Fashion

5 Designer Biopics We’d Love to See Made

You might have caught one of the retrospectives of Vicksburg, Mississippi designer Patrick Kelly at the de Young Museum in San Francisco or Brooklyn Museum in the last two decades—and lucky you if you did. Kelly sadly died of AIDS in 1990 at only 35, but the tragedy of that is in stark relief to his incredible achievements, not least of which was being the first American designer to be inducted into the Chambre Syndicale. How wonderful it would be to see that, and everything else about this great designer, honored onscreen.

Kelly landed in Atlanta in the 1970s, and his design work included upcycling—at a time when that phrase meant you were likely on a bike ascending a hill—before he was discovered by uber model Pat Cleveland, who told him he should move to New York (he did, in 1979), and if that didn’t work out, he should move to Paris (he did, in 1980).
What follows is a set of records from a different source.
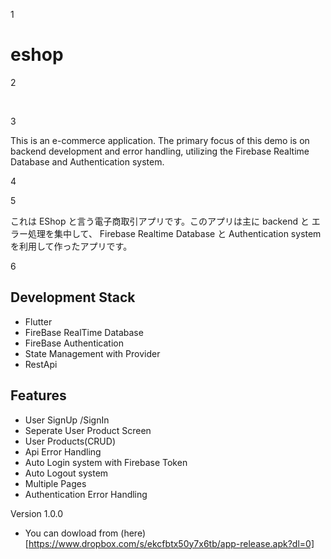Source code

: 1

# eshop

2

​

3

This is an e-commerce application. The primary focus of this demo is on backend development and error handling, utilizing the Firebase Realtime Database and Authentication system.

4


5

これは EShop と言う電子商取引アプリです。このアプリは主に backend と エラー処理を集中して、 Firebase Realtime Database と Authentication system を利用して作ったアプリです。

6


## Development Stack
- Flutter
- FireBase RealTime Database
- ​FireBase Authentication
- State Management with Provider
- RestApi


## Features
- User SignUp /SignIn
- Seperate User Product Screen
- User Products(CRUD) 
- Api Error Handling
- Auto Login system with Firebase Token 
- Auto Logout system
- Multiple Pages
- Authentication Error Handling

Version 1.0.0
- You can dowload from (here)[https://www.dropbox.com/s/ekcfbtx50y7x6tb/app-release.apk?dl=0]
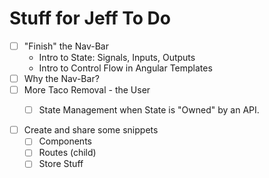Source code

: # Stuff for Jeff To Do


- [ ] "Finish" the Nav-Bar
    - Intro to State: Signals, Inputs, Outputs
    - Intro to Control Flow in Angular Templates
- [ ] Why the Nav-Bar?
- [ ] More Taco Removal - the User
    -  [ ] State Management when State is "Owned" by an API.



- [ ] Create and share some snippets
    - [ ] Components
    - [ ] Routes (child)
    - [ ] Store Stuff
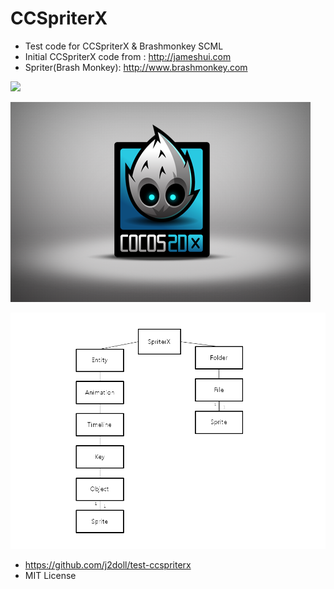 # CCSpriterX
  - Test code for CCSpriterX & Brashmonkey SCML
 - Initial CCSpriterX code from : http://jameshui.com
 - Spriter(Brash Monkey): http://www.brashmonkey.com
 
![](https://brashmonkey.com/wp-content/uploads/2015/11/logo.png)

![](/SpriterX/Resources/HelloWorld.png)

![](/SpriterX/001.png)

- https://github.com/j2doll/test-ccspriterx
- MIT License
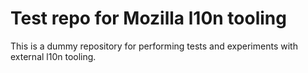 # Test repo for Mozilla l10n tooling

This is a dummy repository for performing tests and experiments with external l10n tooling.
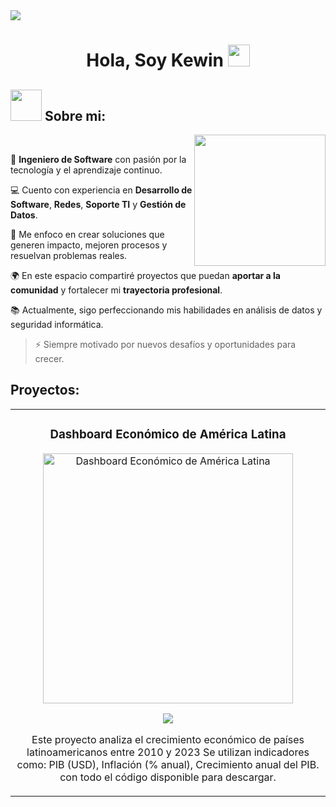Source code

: <!--horizontal divider(gradiant)-->

<img src="https://user-images.githubusercontent.com/73097560/115834477-dbab4500-a447-11eb-908a-139a6edaec5c.gif">

<h1 align="center">Hola, Soy Kewin <img src="https://media.giphy.com/media/hvRJCLFzcasrR4ia7z/giphy.gif" width="35"></h1>

<p align="center">

## <picture><img src = "https://github.com/7oSkaaa/7oSkaaa/blob/main/Images/about_me.gif?raw=true" width = 50px></picture> Sobre mi:

<picture> <img align="right" src="https://github.com/7oSkaaa/7oSkaaa/blob/main/Images/Right_Side.gif?raw=true" width = 210px></picture>

<br>
<p>🧠 <strong>Ingeniero de Software</strong> con pasión por la tecnología y el aprendizaje continuo.</p>
<p>💻 Cuento con experiencia en <strong>Desarrollo de Software</strong>, <strong>Redes</strong>, <strong>Soporte TI</strong> y <strong>Gestión de Datos</strong>.</p>
<p>🚀 Me enfoco en crear soluciones que generen impacto, mejoren procesos y resuelvan problemas reales.</p>
<p>🌍 En este espacio compartiré proyectos que puedan <strong>aportar a la comunidad</strong> y fortalecer mi <strong>trayectoria profesional</strong>.</p>
<p>📚 Actualmente, sigo perfeccionando mis habilidades en análisis de datos y seguridad informática.</p>

<blockquote>⚡ Siempre motivado por nuevos desafíos y oportunidades para crecer.</blockquote>

## Proyectos:
<table>
<tr>
<td width="50%">
<h3 align="center">Dashboard Económico de América Latina</h3>
<div align="center">
<a href="https://github.com/ikewinCL/latam_economic_dashboard" target="_blank"><img src="https://i.imgur.com/uIGX7v3.jpg" width="400" alt="Dashboard Económico de América Latina"></a>
<p>
<a href="https://github.com/ikewinCL/latam_economic_dashboard" target="_blank">
<img src="https://img.shields.io/badge/CÓDIGO-ff9?style=for-the-badge&logo=github&logoColor=black">
</a>
</p>
<p>Este proyecto analiza el crecimiento económico de países latinoamericanos entre 2010 y 2023</strong> 
Se utilizan indicadores como:
PIB (USD),
Inflación (% anual),
Crecimiento anual del PIB.
</strong> con todo el código disponible para descargar.</p>
</div>
                                                                                      
</td>


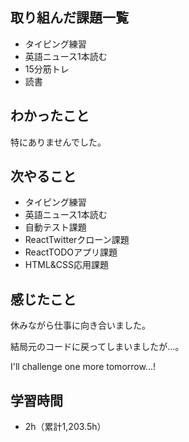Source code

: ## 取り組んだ課題一覧
- タイピング練習
- 英語ニュース1本読む
- 15分筋トレ
- 読書
## わかったこと
特にありませんでした。
## 次やること
- タイピング練習
- 英語ニュース1本読む
- 自動テスト課題
- ReactTwitterクローン課題
- ReactTODOアプリ課題
- HTML&CSS応用課題
## 感じたこと
休みながら仕事に向き合いました。

結局元のコードに戻ってしまいましたが…。

I'll challenge one more tomorrow...!

## 学習時間
- 2h（累計1,203.5h）
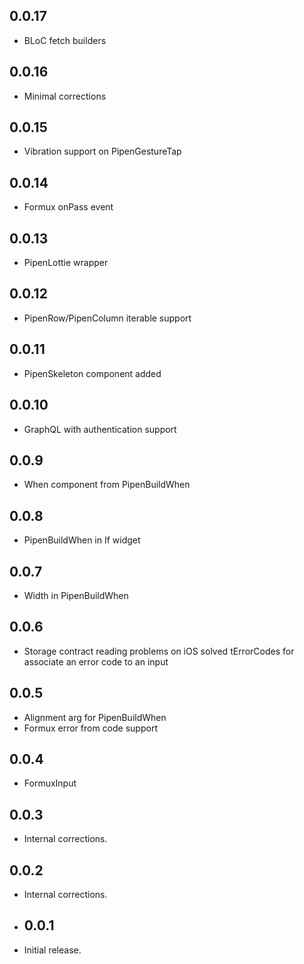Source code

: ## 0.0.17

* BLoC fetch builders

## 0.0.16

* Minimal corrections

## 0.0.15

* Vibration support on PipenGestureTap

## 0.0.14

* Formux onPass event

## 0.0.13

* PipenLottie wrapper

## 0.0.12

* PipenRow/PipenColumn iterable support

## 0.0.11

* PipenSkeleton component added

## 0.0.10

* GraphQL with authentication support

## 0.0.9

* When component from PipenBuildWhen

## 0.0.8

* PipenBuildWhen in If widget

## 0.0.7

* Width in PipenBuildWhen

## 0.0.6

* Storage contract reading problems on iOS solved
  tErrorCodes for associate an error code to an input

## 0.0.5

* Alignment arg for PipenBuildWhen
* Formux error from code support

## 0.0.4

* FormuxInput

## 0.0.3

* Internal corrections.

## 0.0.2

* Internal corrections.

* ## 0.0.1

* Initial release.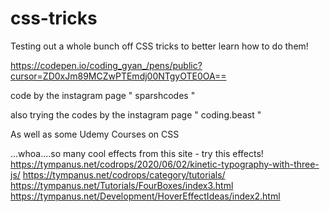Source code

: # css-tricks

Testing out a whole bunch off CSS tricks to better learn how to do them!

https://codepen.io/coding_gyan_/pens/public?cursor=ZD0xJm89MCZwPTEmdj00NTgyOTE0OA==

code by the instagram page " sparshcodes " 

also trying the codes by the instagram page " coding.beast "

As well as some Udemy Courses on CSS

...whoa....so many cool effects from this site - try this effects!
https://tympanus.net/codrops/2020/06/02/kinetic-typography-with-three-js/
https://tympanus.net/codrops/category/tutorials/
https://tympanus.net/Tutorials/FourBoxes/index3.html
https://tympanus.net/Development/HoverEffectIdeas/index2.html
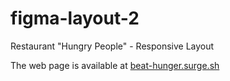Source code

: # figma-layout-2
Restaurant "Hungry People" - Responsive Layout

The web page is available at [beat-hunger.surge.sh](https://beat-hunger.surge.sh)

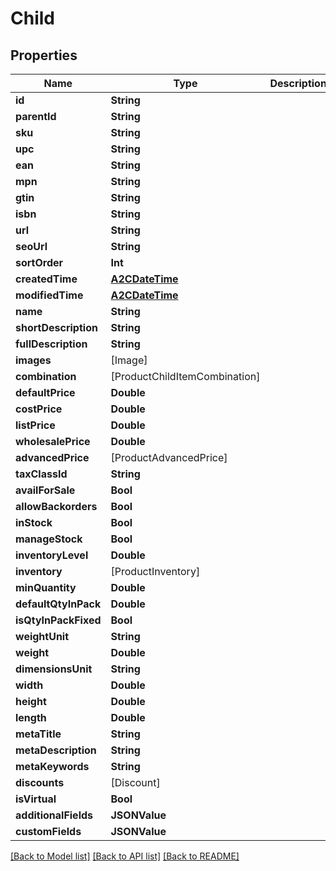 # Child

## Properties
Name | Type | Description | Notes
------------ | ------------- | ------------- | -------------
**id** | **String** |  | [optional] 
**parentId** | **String** |  | [optional] 
**sku** | **String** |  | [optional] 
**upc** | **String** |  | [optional] 
**ean** | **String** |  | [optional] 
**mpn** | **String** |  | [optional] 
**gtin** | **String** |  | [optional] 
**isbn** | **String** |  | [optional] 
**url** | **String** |  | [optional] 
**seoUrl** | **String** |  | [optional] 
**sortOrder** | **Int** |  | [optional] 
**createdTime** | [**A2CDateTime**](A2CDateTime.md) |  | [optional] 
**modifiedTime** | [**A2CDateTime**](A2CDateTime.md) |  | [optional] 
**name** | **String** |  | [optional] 
**shortDescription** | **String** |  | [optional] 
**fullDescription** | **String** |  | [optional] 
**images** | [Image] |  | [optional] 
**combination** | [ProductChildItemCombination] |  | [optional] 
**defaultPrice** | **Double** |  | [optional] 
**costPrice** | **Double** |  | [optional] 
**listPrice** | **Double** |  | [optional] 
**wholesalePrice** | **Double** |  | [optional] 
**advancedPrice** | [ProductAdvancedPrice] |  | [optional] 
**taxClassId** | **String** |  | [optional] 
**availForSale** | **Bool** |  | [optional] 
**allowBackorders** | **Bool** |  | [optional] 
**inStock** | **Bool** |  | [optional] 
**manageStock** | **Bool** |  | [optional] 
**inventoryLevel** | **Double** |  | [optional] 
**inventory** | [ProductInventory] |  | [optional] 
**minQuantity** | **Double** |  | [optional] 
**defaultQtyInPack** | **Double** |  | [optional] 
**isQtyInPackFixed** | **Bool** |  | [optional] 
**weightUnit** | **String** |  | [optional] 
**weight** | **Double** |  | [optional] 
**dimensionsUnit** | **String** |  | [optional] 
**width** | **Double** |  | [optional] 
**height** | **Double** |  | [optional] 
**length** | **Double** |  | [optional] 
**metaTitle** | **String** |  | [optional] 
**metaDescription** | **String** |  | [optional] 
**metaKeywords** | **String** |  | [optional] 
**discounts** | [Discount] |  | [optional] 
**isVirtual** | **Bool** |  | [optional] 
**additionalFields** | **JSONValue** |  | [optional] 
**customFields** | **JSONValue** |  | [optional] 

[[Back to Model list]](../README.md#documentation-for-models) [[Back to API list]](../README.md#documentation-for-api-endpoints) [[Back to README]](../README.md)


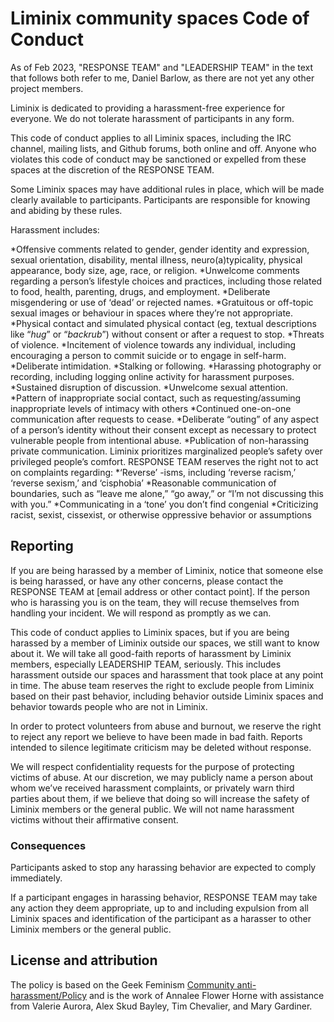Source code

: # Liminix community spaces Code of Conduct

As of Feb 2023, "RESPONSE TEAM" and "LEADERSHIP TEAM" in the text that follows
both refer to me, Daniel Barlow, as there are not yet any other project members.

Liminix is dedicated to providing a harassment-free experience for everyone. We do not tolerate harassment of participants in any form.

This code of conduct applies to all Liminix spaces, including the IRC channel, mailing lists, and Github forums, both online and off. Anyone who violates this code of conduct may be sanctioned or expelled from these spaces at the discretion of the RESPONSE TEAM.

Some Liminix spaces may have additional rules in place, which will be made clearly available to participants. Participants are responsible for knowing and abiding by these rules.

Harassment includes:

*Offensive comments related to gender, gender identity and expression, sexual orientation, disability, mental illness, neuro(a)typicality, physical appearance, body size, age, race, or religion.
*Unwelcome comments regarding a person’s lifestyle choices and practices, including those related to food, health, parenting, drugs, and employment.
*Deliberate misgendering or use of ‘dead’ or rejected names.
*Gratuitous or off-topic sexual images or behaviour in spaces where they’re not appropriate.
*Physical contact and simulated physical contact (eg, textual descriptions like “*hug*” or “*backrub*”) without consent or after a request to stop.
*Threats of violence.
*Incitement of violence towards any individual, including encouraging a person to commit suicide or to engage in self-harm.
*Deliberate intimidation.
*Stalking or following.
*Harassing photography or recording, including logging online activity for harassment purposes.
*Sustained disruption of discussion.
*Unwelcome sexual attention.
*Pattern of inappropriate social contact, such as requesting/assuming inappropriate levels of intimacy with others
*Continued one-on-one communication after requests to cease.
*Deliberate “outing” of any aspect of a person’s identity without their consent except as necessary to protect vulnerable people from intentional abuse.
*Publication of non-harassing private communication.
Liminix prioritizes marginalized people’s safety over privileged people’s comfort. RESPONSE TEAM reserves the right not to act on complaints regarding:
*‘Reverse’ -isms, including ‘reverse racism,’ ‘reverse sexism,’ and ‘cisphobia’
*Reasonable communication of boundaries, such as “leave me alone,” “go away,” or “I’m not discussing this with you.”
*Communicating in a ‘tone’ you don’t find congenial
*Criticizing racist, sexist, cissexist, or otherwise oppressive behavior or assumptions

## Reporting

If you are being harassed by a member of Liminix, notice that someone else is being harassed, or have any other concerns, please contact the RESPONSE TEAM at [email address or other contact point]. If the person who is harassing you is on the team, they will recuse themselves from handling your incident. We will respond as promptly as we can.

This code of conduct applies to Liminix spaces, but if you are being harassed by a member of Liminix outside our spaces, we still want to know about it. We will take all good-faith reports of harassment by Liminix members, especially LEADERSHIP TEAM, seriously. This includes harassment outside our spaces and harassment that took place at any point in time. The abuse team reserves the right to exclude people from Liminix based on their past behavior, including behavior outside Liminix spaces and behavior towards people who are not in Liminix.

In order to protect volunteers from abuse and burnout, we reserve the right to reject any report we believe to have been made in bad faith. Reports intended to silence legitimate criticism may be deleted without response.

We will respect confidentiality requests for the purpose of protecting victims of abuse. At our discretion, we may publicly name a person about whom we’ve received harassment complaints, or privately warn third parties about them, if we believe that doing so will increase the safety of Liminix members or the general public. We will not name harassment victims without their affirmative consent.

### Consequences

Participants asked to stop any harassing behavior are expected to comply immediately.

If a participant engages in harassing behavior, RESPONSE TEAM may take any action they deem appropriate, up to and including expulsion from all Liminix spaces and identification of the participant as a harasser to other Liminix members or the general public.

## License and attribution

The policy is based on the Geek Feminism
[Community anti-harassment/Policy](https://geekfeminism.fandom.com/wiki/Community_anti-harassment/Policy)
and is the work of Annalee Flower Horne with assistance from Valerie
Aurora, Alex Skud Bayley, Tim Chevalier, and Mary Gardiner.
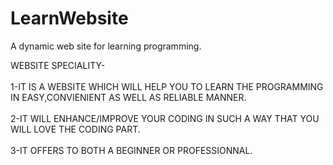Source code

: # LearnWebsite
A dynamic web site for learning programming.

WEBSITE SPECIALITY-<br><br>
1-IT IS A WEBSITE WHICH WILL HELP YOU TO LEARN THE PROGRAMMING IN EASY,CONVIENIENT AS WELL AS RELIABLE MANNER.<br><br>
2-IT WILL ENHANCE/IMPROVE YOUR CODING IN SUCH A WAY THAT YOU WILL LOVE THE CODING PART.<br><br>
3-IT OFFERS TO BOTH A BEGINNER OR PROFESSIONNAL.
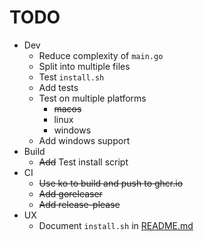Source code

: # TODO

* Dev
  * Reduce complexity of `main.go`
  * Split into multiple files
  * Test `install.sh`
  * Add tests
  * Test on multiple platforms
    * ~~macos~~
    * linux
    * windows
  * Add windows support
* Build
  * ~~Add~~ Test install script
* CI
  * ~~Use ko to build and push to ghcr.io~~
  * ~~Add goreleaser~~
  * ~~Add release-please~~
* UX
  * Document `install.sh` in [README.md](README.md)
That leap across the Atlantic definitely worked out, with Kelly’s career rocketing skywards as he dressed Grace Jones, Madonna, Cicely Tyson, Gloria Steinem (she spoke at his funeral) and Bette Davis (check her out wearing Kelly on Letterman in April 1989) in his colorful, exuberant clothes, which owed some debt to his Southern upbringing.

Focusing on the all-too-short life of Kelly would be a powerful reminder of a Black designer who took on the then-hierarchical and moribund institution of Paris fashion and won. He espoused an inclusive approach to who he would dress, telling People magazine, “My message is: You’re beautiful just the way you are.” His Blackness was an incontrovertible and celebratory aspect of who he was as a designer, moving critic Robin Givhan to once comment: “Kelly was African-American, and that fact played prominently in his designs, in the way he presented them to the public, and in the way he engaged his audience. No other well-known fashion designer has been so inextricably linked to both his race and his culture. And no other designer was so purposeful in exploiting both.”